Awalnya Zulfah menolak, tetapi ketika tahu perjodohan itu datang dari Nabi, ia patuh. “Kami mendengar dan kami patuh,” demikian firman Allah dalam QS. An-Nur: 51, yang dipegang teguh olehnya.

Sayang, pernikahan itu tak pernah terlaksana. Sebelum akad diucapkan, Julaibib gugur syahid di medan jihad. Rasulullah SAW bersabda bahwa beliau melihat Julaibib di surga, bersama dua bidadari yang lebih cantik daripada Zulfah.

Kisah ini menegaskan: ketaatan membawa kebahagiaan, meski bukan di dunia, melainkan di akhirat.

Dari Serambi Nabawi ke Pesantren Nusantara

Ahlu Shuffah bukan hanya kisah masa lalu. Mereka adalah cikal bakal tradisi pesantren yang kita kenal hari ini.

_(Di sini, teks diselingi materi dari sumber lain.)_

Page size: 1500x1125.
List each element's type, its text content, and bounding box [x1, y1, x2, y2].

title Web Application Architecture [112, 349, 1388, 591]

Kata “pondok” berasal dari bahasa Arab funduq (فندوق), yang berarti penginapan sederhana. Sementara “pesantren” diyakini berasal dari kata “santri” (Sansakerta: shastri, orang pandai) atau dari kata Jawa “cantrik”, murid yang mengikuti guru.

Tradisi itu terus hidup. Pada masa tabi’in, Ar Rabi’ah ar Ra’yi bin Farrukh mendidik ribuan murid, termasuk Imam Malik. Dari Imam Malik lahir Imam Syafi’i. Bahkan di masa Khalifah Harun Ar-Rasyid, semangat Ahlu Shuffah masih menyala di Baghdad.

Warisan Ahlu Shuffah

Ahlu Shuffah meninggalkan warisan abadi: kesederhanaan, ilmu, dan jihad.

Mereka miskin harta, tetapi kaya iman. Mereka tak punya rumah, tapi Masjid Nabawi menjadi tempat tinggalnya. Mereka jauh dari keluarga, tapi Rasulullah SAW sendiri yang menanggung kebutuhan mereka.

Dari serambi kecil itu lahir peradaban ilmu yang sampai hari ini masih kita rasakan, terutama dalam tradisi pesantren Nusantara.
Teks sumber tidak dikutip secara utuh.